Ces derniers se montrèrent d’ailleurs particulièrement réticents à comprendre mes démonstrations, que j’effectuais en grec ancien et illustrais d’équations du quatrième degré, et qu’ils prirent pour de vulgaires « areu-agaga » proférés à l’encontre de vagues gribouillis. L’étendue de leur stupidité ne cesse aujourd’hui de me fasciner…

Mais les adultes, il faut bien l’avouer, n’ont plus l’esprit métaphysique, embourbés qu’ils sont dans la problématique terre-à-terre du quotidien. Cet esprit qui naît de la confrontation avec un emballage de Banania (l’image représente un garçon qui s’empare de la boîte, sur laquelle il y a une image qui représente le même garçon s’emparant de la même boîte, etc., jusqu’à ce que l’on ne voie plus rien, mais que l’on devine la suite infinie des icônes, sans parvenir à comprendre comment on pourrait arrêter cette régression vertigineuse, ni à embrasser totalement le concept d’infini), cet esprit métaphysique donc, qui s’inquiète de Dieu, de l’univers et des grandeurs insaisissables, les parents le perdent assez vite, en général à la seconde où ils mettent au monde une âme capable d’assumer ce questionnement à leur place. Une chouette explosion, pour le coup, accompagnée du cri de bonheur du nourrisson, si manifestement content d’avoir été expulsé de l’éden et de sentir pour la première fois l’oxygène lui bruler les poumons, et décidant sur le champ que pour prix d’un si beau présent, il userait régulièrement de son organe pendant les trois ou quatre années à venir, afin que ses parents mesurent bien l’étendue de sa béatitude.

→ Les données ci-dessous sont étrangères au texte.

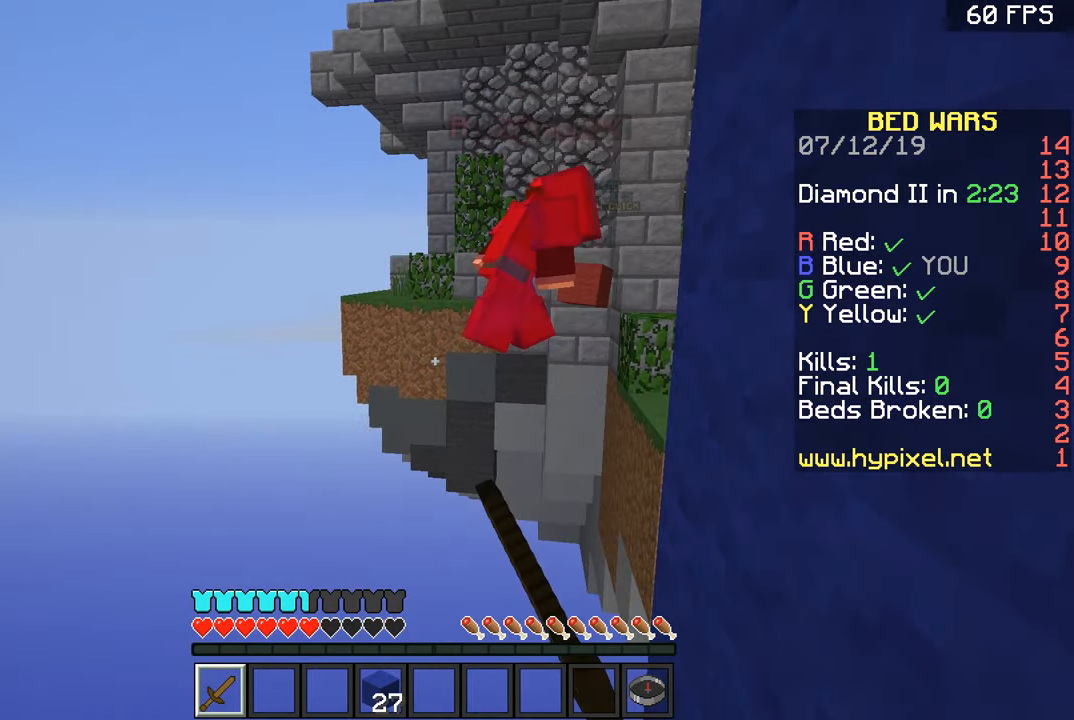
{"keys": ["w"], "mouse": [], "events": [[150, "s", "down"], [400, "s", "up"], [500, "w", "down"]]}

Là commence pourtant, à la suite d’une incompréhensible méprise, le ressentiment qui anime les deux jeunes naïfs ayant eu l’ingénieuse idée de s’accoupler sans préservatif, comprenant que ce qui faisait l’intérêt de leur vie (la jeunesse, la liberté) se trouve annulé au profit d’une autre personne, qui jouira des mêmes avantages à leurs dépens. Sans parler de la mise en pli de madame, qui n’est plus irréprochable – grâces en soient rendues à cette chose de trois kilos qui lui a déchiré le col utérin, et dont il ne faudra pas attendre un merci –, sans parler, donc, du fait que madame ne retrouvera plus jamais l’entièreté de ses charmes, contrainte de plus de s’effacer devant sa fille, dont la peau parfaite et les yeux malicieux brillent d’une lueur irrésistible, éclipsant sa génitrice aux yeux des hommes (on appelle ça « la joie d’être mère »), sans parler de tout cela, les kilos en plus, les yeux rougis de fatigue, l’absence totale de conversation qui ne concerne pas directement la progéniture, il faut se rendre à l’évidence : les parents ont toutes les raisons du monde de haïr la relève biologique, qui les prive de tout, exige tout en sa qualité de nouvelle Reine de ce Monde, et déploiera un arsenal insoupçonné de cruautés et de chantages affectifs à la première contrariété.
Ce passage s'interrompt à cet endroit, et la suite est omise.